Tareas propuestas:
[A] Transcribe literalmente del relato sobre el estudio bíblico el fragmento que empieza con las palabras «Ocurrió durante un» y termina con «setenta veces siete’.».
[B] Enumera todas las cantidades que menciona el relato sobre el estudio bíblico, sean cifras o palabras numéricas, junto con lo que cuantifican.
[C] Prosigue el relato sobre el estudio bíblico a partir de su última oración.

Texto base:
--
Lecciones de una parábola extraña

            Ocurrió durante un estudio bíblico que duraría cinco horas (normalmente no tardo más de 40 minutos en un estudio bíblico). En la sala estaban unas 15 personas, ávidas de saber más del evangelio. De repente, alguien lanzó la pregunta: – ¿Entonces Dios nos perdona no importa lo que hagamos? -Sí -fue la breve respuesta-, así lo enseña la Biblia.

            -Pero -insistió, con una expresión de duda reflejada en su rostro-, si hemos cometido el mismo pecado en el pasado una o más veces, ¿Dios nos perdona?

            -Hermana -respondí con plena seguridad-, si la persona se arrepiente con sinceridad, la Biblia dice que Dios se goza en perdonamos, ‘hasta setenta veces siete’.
--
Listado:

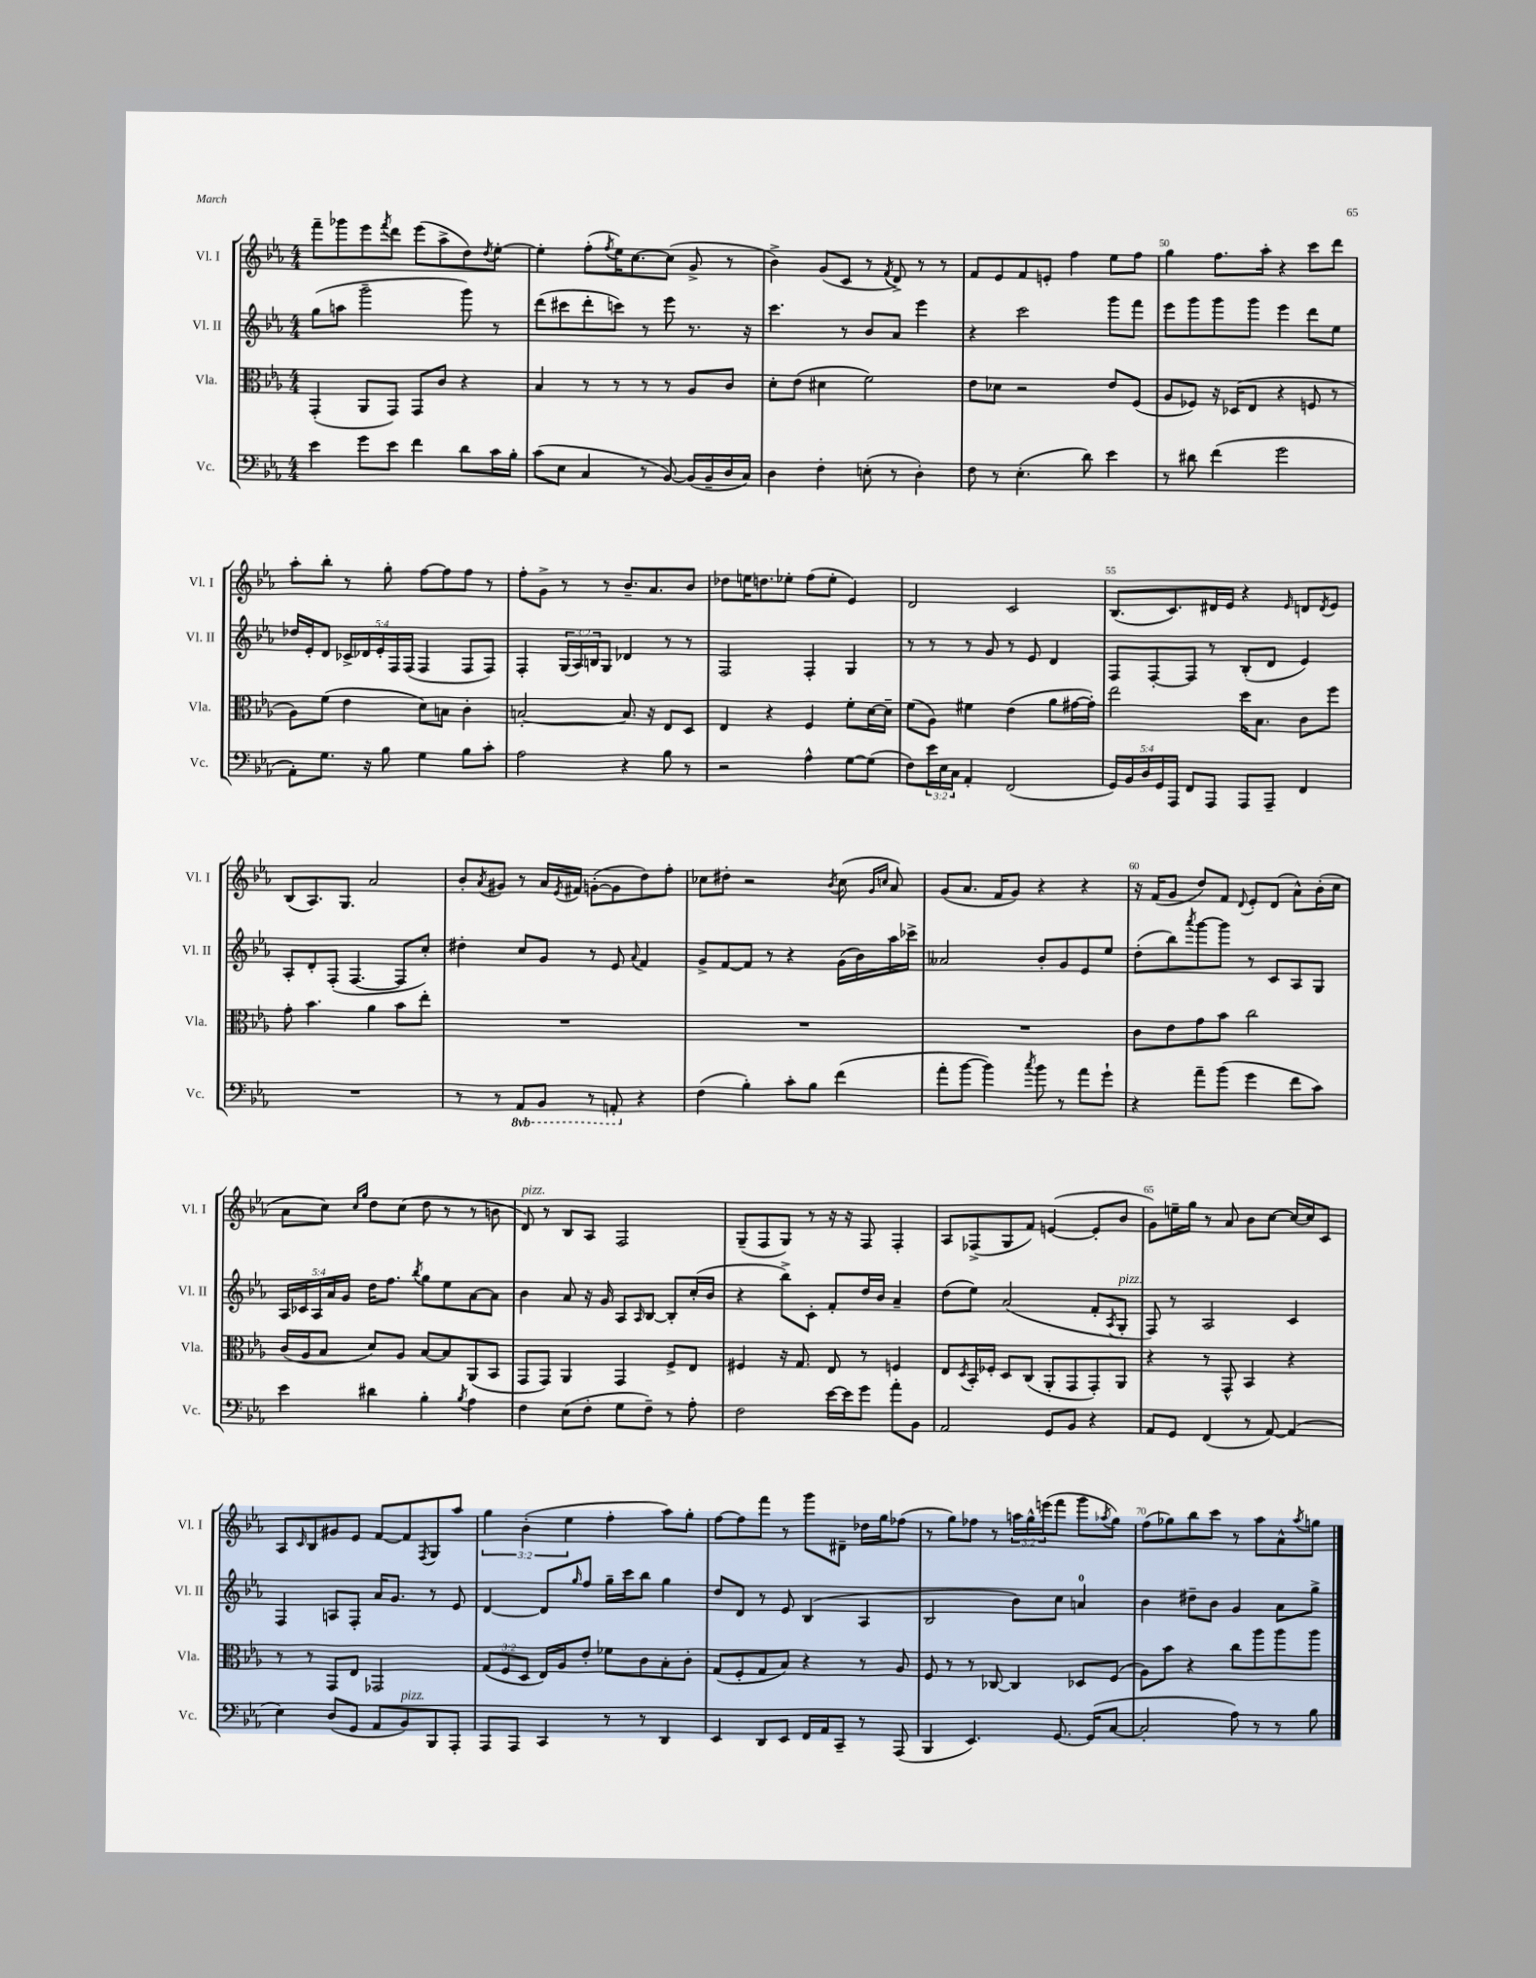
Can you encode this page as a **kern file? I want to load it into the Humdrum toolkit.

**kern	**kern	**kern	**kern
*part4	*part3	*part2	*part1
*staff4	*staff3	*staff2	*staff1
*I"Vc.	*I"Vla.	*I"Vl. II	*I"Vl. I
*I'Vc.	*I'Vla.	*I'Vl. II	*I'Vl. I
*clefF4	*clefC3	*clefG2	*clefG2
*k[b-e-a-]	*k[b-e-a-]	*k[b-e-a-]	*k[b-e-a-]
*M4/4	*M4/4	*M4/4	*M4/4
=46	=46	=46	=46
4e-\	(4GG'/	(8gg\L	8fff~\L
.	.	8aan\J	8ggg-X\
8g\L	8AA-/L	2ggg~\	8eee-\
.	.	.	8qfff/
8e-\J	8GG/J)	.	8ddd\J
4f\	8GG/L	.	(8eee-\L
.	8c/J	.	8aa-^\
8d\L	4r	8ggg\)	8dd\)
.	.	.	8qdd/
16c\L	.	8r	[8ee-'\J
16B-'\JJ	.	.	.
=47	=47	=47	=47
(8c\L	4B-/	(8ddd\L	4ee-'\]
8E-\J	.	8ccc#X\	.
4C/	8r	8ddd'\	(8ff'\L
.	.	.	8qff/
.	8r	8cccn\J)	16ee-\K)
.	.	.	[8.cc\
8r	8r	8r	.
[8BB-/)	8r	8eee-\	(8cc\J]
(16BB-/LL]	8A-/L	8.r	8g^/
16BB-~/	.	.	.
16D/	8c/J	.	8r
16C/JJ)	.	16r	.
=48	=48	=48	=48
4D\	8d'\L	4.ccc\	4b-^\)
.	(8e-\J	.	.
4F'\	4d#X\	.	(8g/L
.	.	8r	8c/J
(8En'\	2f\)	8b-/L	8r
.	.	.	8qf/
8r	.	8a-/J	8d^/)
4D'\)	.	4eee-\	8r
.	.	.	8r
=49	=49	=49	=49
8F\	8e-\L	4r	8f/L
8r	8d-X\J	.	8e-/
(4.E-'\	2r	2ccc\	8f/
.	.	.	8en'/J
.	.	.	4ff\
8d\)	.	.	.
4e-\	8e-/L	8ggg\L	8ee-\L
.	(8F/J	8fff\J	8ff\J
=50	=50	=50	=50
8r	8A-/L	8eee-\L	4gg\
8d#X\	8F-X/J)	8ggg\	.
(4f\	16r	8ggg\	8.ff\L
.	(16D-X/KL	.	.
.	8E-/J	8ggg\J	.
.	.	.	16aa-'\Jk
2g\	4r	4eee-\	4r
.	8Fn/	8ddd\L	8ccc\L
.	8r	8ee-\J	8ddd\J
!!LO:LB:g=z
=51	=51	=51	=51
8AA-'\L)	8A-\L)	16dd-X/LL	8aa-'\L
.	.	16e-'/J	.
8.G\J	(8f\J	8d/J	8bb-'\J
.	4e-\	20c-X^/LL	8r
.	.	20d-X/	.
16r	.	.	.
.	.	20e-'/	.
8B-\	.	.	8gg'\
.	.	20F/	.
.	.	(20F/JJ	.
4G\	8d\L)	4F/	[8ff\L
.	8Bn\J	.	8ff\]
8B-\L	4c'\	8F/L	8ff\J
8c'\J	.	8F/J)	8r
=52	=52	=52	=52
2A-\	[2Bn'/	4F'/	8ff'\L
.	.	.	8g^\J
.	.	(24G/LL	8r
.	.	24A-/)	.
.	.	24Bn/J	.
.	.	8G/J	8r
4r	8.B/]	4d-X/	8.b-~/L
.	16r	.	8.a-/
8B-\	8E-/L	8r	.
8r	8D/J	8r	8b-/J
=53	=53	=53	=53
2r	4E-/	2F/	8dd-X\L
.	.	.	16een\K
.	.	.	8.ddn\
.	4r	.	.
.	.	.	8ee-X'\J
4A-^^\	4F/	4F'/	(8ff\L
.	.	.	8ee-'\J
[8G\L	8f'\L	4G/	4e-/)
(8G\J]	[16d\L	.	.
.	16d~\JJ]	.	.
=54	=54	=54	=54
8F\L)	(8f\L	8r	2d/
24e-\L	8A-\J)	8r	.
24E-\	.	.	.
24C\JJ	.	.	.
4AA-'/	4f#X\	8r	.
.	.	8g/	.
(2FF/	(4e-\	8r	2c/
.	.	8e-/	.
.	8a-\L	4d/	.
.	[16g#X\L	.	.
.	16g#'\JJ])	.	.
=55	=55	=55	=55
20GG/LL)	2ee-\	8F/L	(8.B-/L
20BB-/	.	.	.
20D/	.	.	.
.	.	[8F'/	.
20GG/	.	.	.
.	.	.	8.c/)
20AAA-/JJ	.	.	.
8FF/L	.	8F/J]	.
8AAA-/J	.	8r	16d#X/L
.	.	.	16e-/JJ
8AAA-/L	16dd\KL	(8B-'/L	4r
.	8.B-\J	.	.
8AAA-~/J	.	8d/J	.
.	.	.	16qqe-/
4FF/	8c\L	4e-/)	8dn/L
.	.	.	8qd/
.	8ff\J	.	8e-/J
!!LO:LB:g=z
=56	=56	=56	=56
1r	8g'\	8A-'/L	(8B-/L
.	4.b-\	8d'/	8.A-/)
.	.	(8F'/J	.
.	.	.	8.G/J
.	.	[4.F/	.
.	4a-\	.	2a-/
.	8b-\L	8F/L]	.
.	8ee-'\J	8cc'/J)	.
=57	=57	=57	=57
8r	1r	4dd#X'\	8b-'/L
.	.	.	8qa-/
8r	.	.	8g#X/J
*8ba	*	*	*
8AAA-/L	.	8cc/L	8r
8BBB-/J	.	8g/J	16a-/LL
.	.	.	8qe-/
.	.	.	16f#X/JJ
8r	.	8r	([8gn'\L
8AAAn'/	.	8e-/	8g\]
.	.	8qqa-/	.
*X8ba	*	*	*
4r	.	4f/	8dd\)
.	.	.	8ff'\J
=58	=58	=58	=58
(4F\	1r	8g^/L	8cc-X\L
.	.	[8f/	8dd#X'\J
4B-'\)	.	8f/J]	2r
.	.	8r	.
8c'\L	.	4r	.
8B-\J	.	.	.
.	.	.	8qb-/
(4f\	.	(16g\LL	(8cc-\
.	.	16b-\)	.
.	.	.	16qqg/LL
.	.	.	16qqccn/JJ
.	.	16aa-\	8a-/)
.	.	16ccc-X^\JJ	.
=59	=59	=59	=59
8a-'\L	1r	2a--X/	(8g/L
[8b-\J	.	.	8.a-/J
4b-\])	.	.	.
.	.	.	16f/KL
.	.	.	8g/J)
8qcc/	.	.	.
8b-\	.	8b-'/L	4r
8r	.	8g/	.
8a-\L	.	8e-/	4r
8g`\J	.	8ee-/J	.
=60	=60	=60	=60
4r	8c\L	(8dd'\L	16r
.	.	.	(16f/KL
.	8e-\	8bb-\)	8g/J
.	.	8qaaa-/	.
8a-~\L	8g\	[8ggg\	8dd/L)
(8b-\J	8b-\J	8ggg\J]	8f/J
.	.	.	8qqd/
4g\	2cc\	8r	8e-'/L
.	.	8c/L	(8d/J
8f\L	.	8A-/	8a-^^\L)
8c\J)	.	8G/J	(16b-'\L
.	.	.	16cc\JJ
!!LO:LB:g=z
=61	=61	=61	=61
4e-\	(16c/LL	20A-/LL	8a-\L
.	.	20c-X/	.
.	16A-/J	.	.
.	.	20A-/	.
.	8B-/J	.	8cc\J)
.	.	20a-/	.
.	.	20g/JJ	.
.	.	.	16qqcc/LL
.	.	.	16qqgg/JJ
4d#X\	8d/L)	16dd\KL	8dd\L
.	.	8.ff\J	.
.	8A-/J	.	(8cc\J
.	.	8qbb-/	.
4B-'\	[8B-/L	8gg\L	8dd\
.	8B-/]	8ee-\	8r
8qB-/	.	.	.
4A-\	(8AA-/	[8a-\	8r
.	8BB-/J	8a-\J]	8bn\
=62	=62	=62	=62
!	!	!	!LO:TX:a:i:t=pizz.
4F\	8GG/L	4b-\	8d/)
.	8GG/J)	.	8r
(8E-\L	4AA-/	8a-/	8B-/L
8F'\J	.	16r	8A-/J
.	.	16g/	.
8G\L	4GG/	8A-/L	2F/
.	.	16qqA-/	.
8F~\J)	.	[8B-/J	.
8r	8F^/L	8B-'/L]	.
8A-'\	8E-/J	(16cc'/L	.
.	.	16b-/JJ	.
=63	=63	=63	=63
2F\	4F#X/	4r	(8G~/L
.	.	.	8F/
.	16r	8bb-^\L)	8G/J)
.	8.G/	.	.
.	.	8c'\J	8r
[16e-\LL	8E-/	8f'/L	16r
16e-\J]	.	.	16r
8g\J	8r	16dd/L	8F/
.	.	16b-/JJ	.
8a-'\L	4Fn/	4a-~/	4F'/
8BB-\J	.	.	.
=64	=64	=64	=64
2AA-/	8E-/L	(8dd\L	8A-/L
.	8qD/	.	.
.	16BB-'/L	8ee-\J)	(8F-X^/
.	16F-X'/JJ	.	.
.	8D/L	(2a-/	8G/
.	(8C/J	.	8f/J)
8GG/L	8AA-'/L	.	([4en/
8BB-/J	8GG/	.	.
4r	8GG'/)	8f'/L	8e'/L]
.	.	8qA-/	.
!	!	!LO:TX:a:i:t=pizz.	!
.	8AA-/J	8G'/J	8b-/J
=65	=65	=65	=65
8AA-/L	4r	8F/)	8g\L)
8GG/J	.	8r	16een~\L
.	.	.	16gg\JJ
(4FF/	8r	2A-/	8r
.	8GG^^/	.	8a-/
8r	4BB-/	.	8b-\L
[8AA-/)	.	.	[8cc\J
(4AA-/]	4r	4c/	16cc/LL_
.	.	.	16cc/J]
.	.	.	8c/J
!!LO:LB:g=z
=66	=66	=66	=66
4E-\)	8r	4F/	8A-/L
.	.	.	16qqc/
.	8r	.	8B-/
(8D/L	8GG/L	8An/L	8g#X/
8GG/J	8E-/J	8F'/J	8e-/J
8AA-/L	2GG-X/	16a-/KL	[8f/L
.	.	8.g/J	.
!LO:TX:a:i:t=pizz.	!	!	!
8BB-/)	.	.	8f/]
.	.	.	8qF/
8BBB-/	.	8r	8G/
8AAA-'/J	.	8e-/	8aa-/J
=67	=67	=67	=67
8AAA-/L	(12G/L	[4d/	6gg\
.	12F/	.	.
8AAA-/J	.	.	.
.	12D/J	.	(6b-'\
4CC/	16E-/LL)	8d/L]	.
.	16A-/J	.	.
.	.	.	6ee-\
.	.	16qqgg/	.
.	8e-'/J	8ff/J	.
8r	8f-X\L	16gg~\LL	4ff'\
.	.	16ccc\J	.
8r	8c\	8bb-\J	.
4DD/	8B-'\	4gg\	8aa-\L)
.	8c'\J	.	8gg'\J
=68	=68	=68	=68
4EE-/	(8G/L	8dd/L	[8ff\L
.	8F'/	8d/J	8ff\]
8DD/L	8G/	8r	8fff\J
8EE-/J	8B-/J)	8e-/	8r
16FF/LL	4r	(4B-/	8ggg\L
16AA-/J	.	.	.
8CC~/J	.	.	8d#X~\J
8r	8r	4A-/	16dd-X\LL
.	.	.	16gg\J
(8AAA-/	8A-/	.	(8ff-X\J
=69	=69	=69	=69
4BBB-/	8F/	2B-/	8r
.	8r	.	8gg\L)
4.EE-/)	8r	.	8ff-X\J
.	[8C-X/	.	8r
.	4C-/]	8b-\L)	24aan\LL
.	.	.	24gg^^\
.	.	.	(24eeen\J
[8.GG/	.	8cc\J	8fff\J
.	8D-X/L	4an/	8ggg\L
(16GG/KL]	.	.	.
.	.	.	8qaa-X/
[8C/J	(8F/J	.	8gg\J)
=70	=70	=70	=70
2C'/]	8A-\L)	4b-\	(8ff\L
.	8b-\J	.	8gg-X\)
.	4r	8dd#X~\L	8bb-\
.	.	8b-\J	8ccc\J
8A-\)	8cc\L	4g/	8r
8r	8aa-\	.	8aa-\L
8r	8aa-\	8a-\L	8a-^^\
.	.	.	8qaa-/
8B-\	8aa-\J	8gg^\J	8ggn\J
==	==	==	==
*-	*-	*-	*-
--
Respuestas:
[A]
Ocurrió durante un estudio bíblico que duraría cinco horas (normalmente no tardo más de 40 minutos en un estudio bíblico). En la sala estaban unas 15 personas, ávidas de saber más del evangelio. De repente, alguien lanzó la pregunta: – ¿Entonces Dios nos perdona no importa lo que hagamos? -Sí -fue la breve respuesta-, así lo enseña la Biblia.

            -Pero -insistió, con una expresión de duda reflejada en su rostro-, si hemos cometido el mismo pecado en el pasado una o más veces, ¿Dios nos perdona?

            -Hermana -respondí con plena seguridad-, si la persona se arrepiente con sinceridad, la Biblia dice que Dios se goza en perdonamos, ‘hasta setenta veces siete’.

[B]
- cinco (horas)
- 40 (minutos)
- 15 (personas)
- una (o más veces)
- setenta (veces)
- siete

[C]
            A continuación, procedí a explicarle con más detalles la grandeza del amor de Dios, pero su conclusión me estremeció:

            -Si es así, ¿de qué sirve estar en la iglesia? Sena mejor darle gusto a la carne, y cuando sea grande me arrepiento, y asunto arreglado.

            Me estremecí porque tengo la impresión de que esa es una forma muy común de pensar entre los jóvenes adventistas. Algunos dicen: “La iglesia es para los viejos, para los que ya disfrutaron del mundo y ahora pueden dedicarse a la religión”. “Sé que algún día lo haré, pero quiero ‘vivir’ un poco antes de entregarme”, dicen otros. Todo eso me hizo recordar la parábola que nunca me gustó de niño: la parábola de los obreros de la viña, que se encuentra en Mateo 20:1-16.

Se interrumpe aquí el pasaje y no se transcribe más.